In a dramatic turn of events, the SAP advisory board has not renewed Léo Apotheker's contract, forcing him to resign from the board and his role as chief executive.
The result is a shake-up in leadership that will see a return to a joint CEO structure and day-to-day involvement of SAP co-founder Hasso Plattner. But what will this mean for customers?
Apotheker's departure has been linked with SAP's poor financial results and its controversial enterprise support plan. But some believe he was just in the wrong place at the wrong time.
|SAP u-turn on enterprise support|
In July 2008, SAP announced it would replace its standard and premium support plans with a single enterprise support programme and start moving customers to the new plan from January 2009.
The announcement triggered a strong backlash from customers, particularly those on standard support whose support costs would increase almost 30% by 2012, from 17% of the software cost to 22%.
Spurred on by customer anger over the planned price increases, the SAP User Group Executive Network (SUGEN) initiated high-level negotiations with SAP.
In November 2008, SAP announced that after the first price increase to 18.6% in January 2009, further increases would depend on achieving key performance indicators (KPIs) agreed with SUGEN.
In December 2009, SAP postponed the decision on whether or not to go ahead with the planned second price increase for 2010 and said it planned to hold further talks with customers.
In January 2010, SAP made an about-turn and announced it will return to a two-tiered system and reintroduce a standard support option priced at 18% of software cost.
"He entered a down market in charge of a sinking ship," says Ray Wang, partner at consultancy Altimeter Group.
The support plan was underway before Apotheker took over as CEO and the fact that he did not make his numbers can be blamed on the economy, says Gartner analyst Thomas Otter.
"His failure as CEO was in not being able to articulate SAP's technology vision clearly," he says.
To redress the problem, SAP is putting joint CEOs Bill McDermott and Jim Hagemann Snabe at the helm, moving CTO Vishal Sikka to the board and returning Plattner to an advisory role.
The new structure offers a lot of promise in restoring the important balance between sales and product, says Alan Bowling, chairman of the SAP UK and Ireland User Group.
"You need great product and you need to sell it well.
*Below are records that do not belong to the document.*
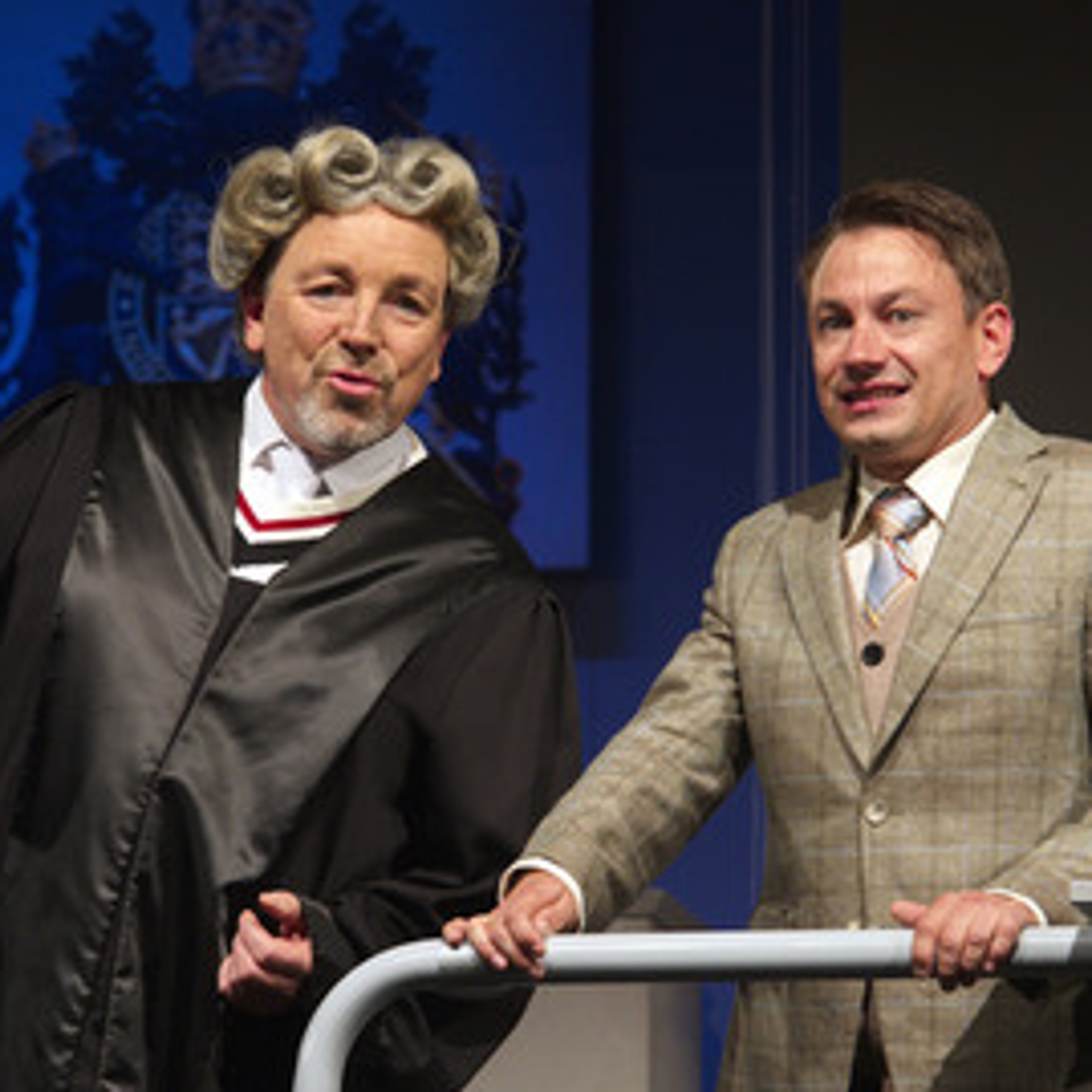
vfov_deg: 10.2
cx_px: 501
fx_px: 6103
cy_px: 605
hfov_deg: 10.2
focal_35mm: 171
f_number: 6.3
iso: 1600
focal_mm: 120
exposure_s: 1/125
By selling, I mean explaining products well, highlighting their value and ensuring that value is delivered," he says.
Bowling insists SAP has not lost it way on the technical side under Apotheker's watch, as suggested by some commentators.
Technical developments continue to come from the research teams to support the core product, he says.
These include SAP's enhancement packs, hybrid software-as-a-service, and products integrated with technology acquired from Business Objects.
"I hear a lot of criticism from software industry pundits, but I hear a lot of praise from the real users who know a lot more about the value being delivered," says Bowling.
Above all, the restructure indicates SAP is in the process of correcting itself, says Wang. "What will be key is the speed and clarity of its response."
In evidence of the self-correcting process, Plattner has admitted that SAP made mistakes, including the maintenance support plan, for which he accepted some responsibility.
"We have lost the track here and there. We will change this quickly," he said in a conference call with analysts.
Plattner's admission and recognition of the importance of smaller customers are the strongest indicators so far that the restructure will work to restore customer confidence, says Bowling.
If SAP is as serious about putting its house in order as it claims, customers can expect improved delivery of products, according to a clearer roadmap, and better sales support in explaining the business value of existing and future products.